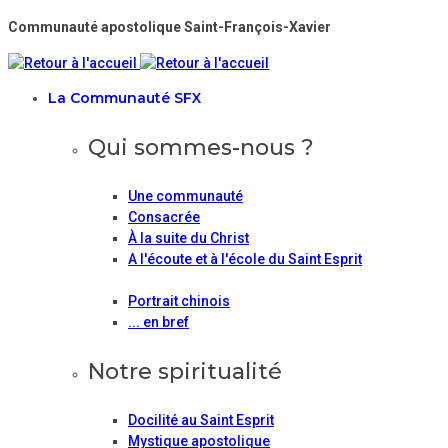
Communauté apostolique Saint-François-Xavier
La Communauté SFX
Qui sommes-nous ?
Une communauté
Consacrée
À la suite du Christ
A l'écoute et à l'école du Saint Esprit
Portrait chinois
... en bref
Notre spiritualité
Docilité au Saint Esprit
Mystique apostolique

◆ ◆ ◆ ◆ ◆

● **WORK TO COMPLETE**
Convert the text read from the rows above into a two-column Markdown table headed Index and Entry, numbering each nonblank line in sequence. Omit the pictures.

● **YOUR SOLUTION**
| Index | Entry |
|---|---|
| 1 | Communauté apostolique Saint-François-Xavier |
| 2 | La Communauté SFX |
| 3 | Qui sommes-nous ? |
| 4 | Une communauté |
| 5 | Consacrée |
| 6 | À la suite du Christ |
| 7 | A l'écoute et à l'école du Saint Esprit |
| 8 | Portrait chinois |
| 9 | ... en bref |
| 10 | Notre spiritualité |
| 11 | Docilité au Saint Esprit |
| 12 | Mystique apostolique |